Osteoporosis: What is it?
Osteoporosis is a common disease that affects over a million Australians.
What is Osteoporosis?
Osteoporosis, by definition, is a disease that affects bones. Over time, our bones can become weakened and brittle, increasing the risk of breaks than in normal bones. Usually, the body constantly absorbs and replaces bone tissue but osteoporosis halts this normal processes of new bone replacing old. As a consequence, our bones can become so weak that a seemingly harmless fall can lead to fractures and breaks.
While this condition cannot be cured, there are plenty of things you can do to reduce your risk.
Osteoporosis occurs when bones lose minerals, such as calcium, more quickly than the body can replace them, leading to a loss of bone thickness (bone density or mass).
A variety of things can contribute to the onset of Osteoporosis. Age seems to be the most prevalent, although other factors such as lifestyle choices can influence its development. Some medical conditions can also contribute to issues with osteoporosis.
If your body has begun to suffer from the effects of Osteoporosis, you may notice the following symptoms:
- Prolonged back pain, caused by fractured or collapsed vertebra
- A bone may fracture far more easily than they should
- As the condition worsens, your posture may become a little stooped
- You may even notice yourself getting shorter as vertebra start to buckle or collapse.
Osteoporosis Risk Factors
The older you get, the greater your risk of Osteoporosis becomes as your bones age and deteriorate. Your risk also increases if you’re white or of Asian descent or your family has a history of Osteoporosis. If you have a slight physique and, therefore, less bone mass, you can also have a higher likelihood of succumbing to osteoporosis simply because you have less bone to absorb the deterioration.

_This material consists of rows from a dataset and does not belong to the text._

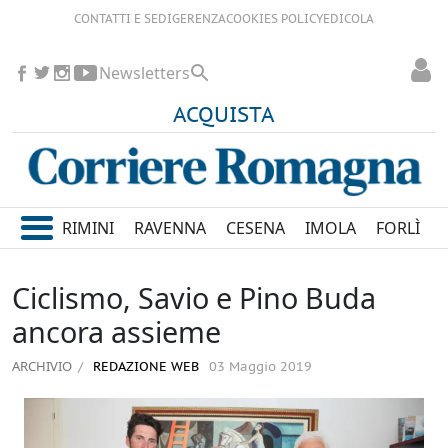
CONTATTI E SEDI
GERENZA
COOKIES POLICY
EDICOLA
Newsletters
ACQUISTA
RIMINI
RAVENNA
CESENA
IMOLA
FORLÌ
Ciclismo, Savio e Pino Buda
ancora assieme
ARCHIVIO
REDAZIONE WEB
03 Maggio 2019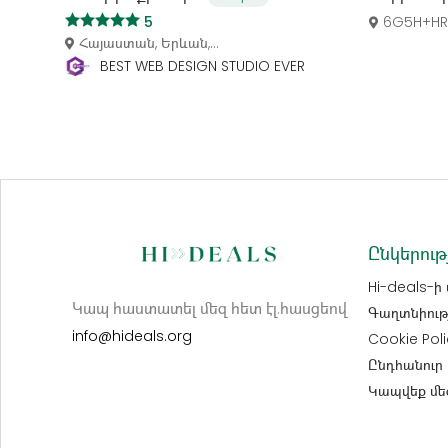
5
6G5H+HR
Հայաստան, Երևան,...
BEST WEB DESIGN STUDIO EVER
Ընկերութ
Hi-deals-ի
Կապ հաստատել մեզ հետ էլ.հասցեով
Գաղտնիութ
info@hideals.org
Cookie Poli
Ընդհանուր 
Կապվեք մե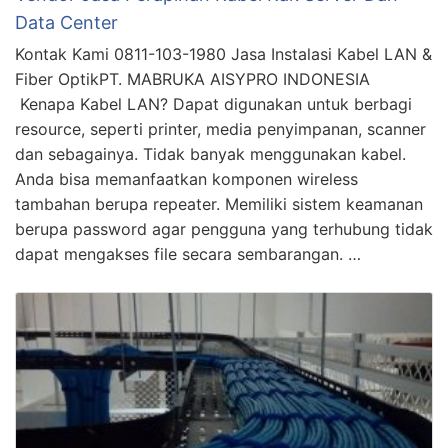
Data Center
Kontak Kami 0811-103-1980 Jasa Instalasi Kabel LAN &
Fiber OptikPT. MABRUKA AISYPRO INDONESIA
Kenapa Kabel LAN? Dapat digunakan untuk berbagi
resource, seperti printer, media penyimpanan, scanner
dan sebagainya. Tidak banyak menggunakan kabel.
Anda bisa memanfaatkan komponen wireless
tambahan berupa repeater. Memiliki sistem keamanan
berupa password agar pengguna yang terhubung tidak
dapat mengakses file secara sembarangan. …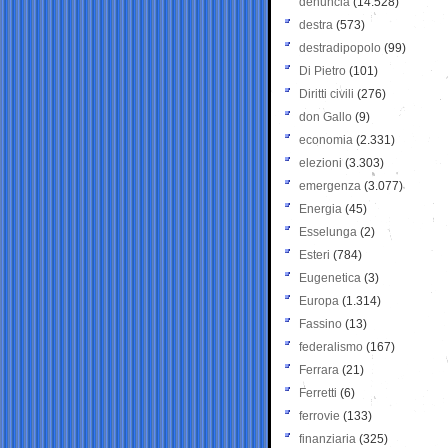
denuncia
(14.528)
destra
(573)
destradipopolo
(99)
Di Pietro
(101)
Diritti civili
(276)
don Gallo
(9)
economia
(2.331)
elezioni
(3.303)
emergenza
(3.077)
Energia
(45)
Esselunga
(2)
Esteri
(784)
Eugenetica
(3)
Europa
(1.314)
Fassino
(13)
federalismo
(167)
Ferrara
(21)
Ferretti
(6)
ferrovie
(133)
finanziaria
(325)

Of course, these risk groups are no cause for alarm. Everyone is more susceptible to some conditions than others. If you fit into one of the at-risk groups, your chances of developing Osteoporosis can still be minimised with correct diet and exercise.
What other factors can influence Osteoporosis?

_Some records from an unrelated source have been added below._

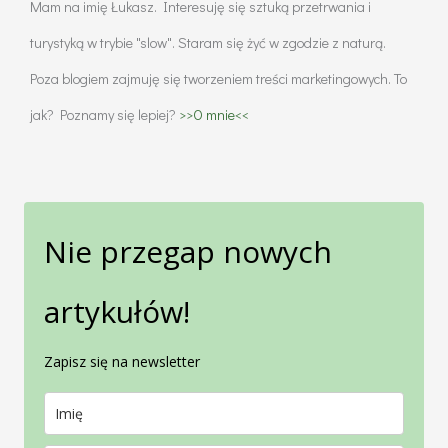
Mam na imię Łukasz. Interesuję się sztuką przetrwania i
turystyką w trybie "slow". Staram się żyć w zgodzie z naturą.
Poza blogiem zajmuję się tworzeniem treści marketingowych. To
jak? Poznamy się lepiej?
>>O mnie<<
Nie przegap nowych
artykułów!
Zapisz się na newsletter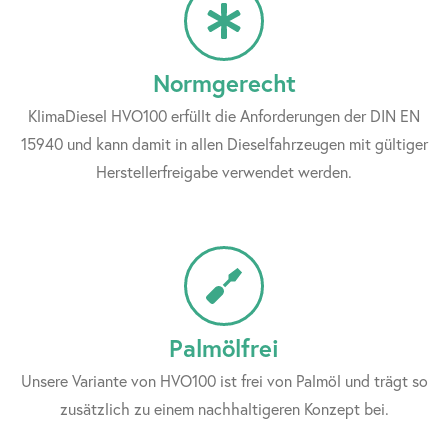
Normgerecht
KlimaDiesel HVO100 erfüllt die Anforderungen der DIN EN
15940 und kann damit in allen Dieselfahrzeugen mit gültiger
Herstellerfreigabe verwendet werden.
Palmölfrei
Unsere Variante von HVO100 ist frei von Palmöl und trägt so
zusätzlich zu einem nachhaltigeren Konzept bei.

Anything from an ongoing diet low in calcium to eating disorders can increase osteoporosis risks.
A sedentary lifestyle doesn’t help either. And it will be no surprise to learn that excessive alcohol consumption and smoking can increase your risk as they tend to exacerbate most things.
Unfortunately, certain medications to treat gastric reflux, cancer, seizures, and transplant rejections have also been found to interfere with the bone-rebuilding process.
Ensure your diet is nutritious and packed with all the essentials for good healthy bones, particularly protein, calcium and Vitamin D.
Being underweight increases your risk of bone problems, as does being overweight. So maintain a diet that sits you squarely in the middle – not fat, not thin.
Exercise is critical, especially as we age. The advancing years often go hand in hand with an equal and opposite interest in a strenuous activity, and that’s when the real problems can start.
While we’re young, we need to keep up a regular and varied routine of fitness, be it through sports or just gym sessions – weights and cardio. As we get older, the nature of exercise may drop in intensity, but it mustn’t drop in frequency. Walking, swimming, riding an exercycle; they’re all great ways to keep our bodies and bones fit and healthy.